I have a trained Scikit Kmean model.
When using the models predict-function, the model assigns a given data point to the nearest cluster. (As expected)
What is the easiest method to instead have the model assign the data point to the SECOND nearest, or THIRD nearest cluster?
I cannot seem to find this anywhere. (I might be missing something essential.)
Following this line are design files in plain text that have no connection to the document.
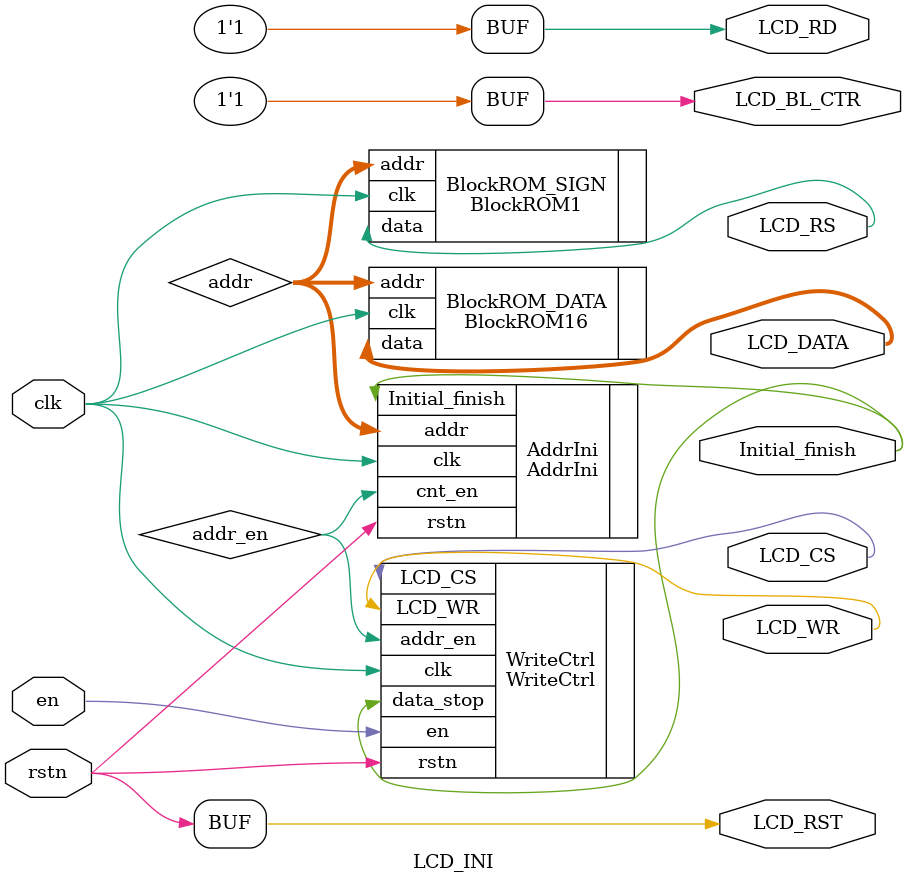
<source format=v>
module LCD_INI(
    input              clk,
    input              rstn,
    input              en,
    output             Initial_finish,
    output             LCD_CS,
    output             LCD_RST,
    output             LCD_RS,
    output             LCD_WR,
    output             LCD_RD,
    output    [15:0]   LCD_DATA,
    output             LCD_BL_CTR
);

localparam  ADDR_WIDTH = 17;

assign LCD_RST    = rstn;
assign LCD_RD     = 1'b1;
assign LCD_BL_CTR = 1'b1;


wire addr_en;
WriteCtrl WriteCtrl(
     .clk               (clk)
    ,.rstn              (rstn)
    ,.en                (en)
    ,.data_stop         (Initial_finish)
    ,.addr_en           (addr_en)
    ,.LCD_CS            (LCD_CS)
    ,.LCD_WR            (LCD_WR)
);

/*****************************************/
//addr
/*****************************************/
wire [ADDR_WIDTH-1:0] addr;
AddrIni # (
     .ADDR_WIDTH  (ADDR_WIDTH)
)     AddrIni (
     .clk             (clk)
    ,.rstn            (rstn)
    ,.cnt_en          (addr_en)
    ,.Initial_finish  (Initial_finish)
    ,.addr            (addr)
);


/*****************************************/
//BROM
/*****************************************/
BlockROM16 # (
     .ADDR_WIDTH  (ADDR_WIDTH) 
    ,.DATA_WIDTH  (16)
)     BlockROM_DATA (
     .clk         (clk)
    ,.addr        (addr)
    ,.data        (LCD_DATA)
);

BlockROM1 # (
     .ADDR_WIDTH  (ADDR_WIDTH)
    ,.DATA_WIDTH  (1)
)     BlockROM_SIGN (
     .clk         (clk)
    ,.addr        (addr)
    ,.data        (LCD_RS)// rs = 0 -> Command Addr
);

endmodule

</source>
The Kmeans classifier has a transform(X)
method that returns the distance of each record to the centroids of each cluster, in the form of an array with the shape [n_observations, n_clusters]
.
With that, you can pick which cluster to assign the records to.
Example:
import numpy as np
from sklearn.cluster import KMeans
from sklearn.datasets import load_digits
from sklearn.preprocessing import scale
np.random.seed(42)
digits = load_digits()
data = scale(digits.data)
n_digits = len(np.unique(digits.target))
km = KMeans(init='k-means++', n_clusters=n_digits, n_init=10)
km.fit(data)
predicted = km.predict(data)
dist_centers = km.transform(data)
To validate the transform
output, we can compare the result of predict
to taking the minimum value of the centroid distances:
>>> np.allclose(km.predict(data), np.argmin(dist_centers, axis=1))
True
Finally, we can use np.argsort
to get the index of the sorted elements of each row in the distances array in such a way that the first column of the result corresponds to the labels of the nearest clusters, the second column corresponds to the labels of the second nearest clusters, and so on.
>>> print(predicted)
[0 3 3 ... 3 7 7]
>>> print(np.argsort(dist_centers, axis=1))
[[0 7 4 ... 8 6 5]
[3 9 4 ... 6 0 5]
[3 9 4 ... 8 6 5]
...
[3 1 9 ... 8 6 5]
[7 0 9 ... 8 6 5]
[7 3 1 ... 9 6 5]]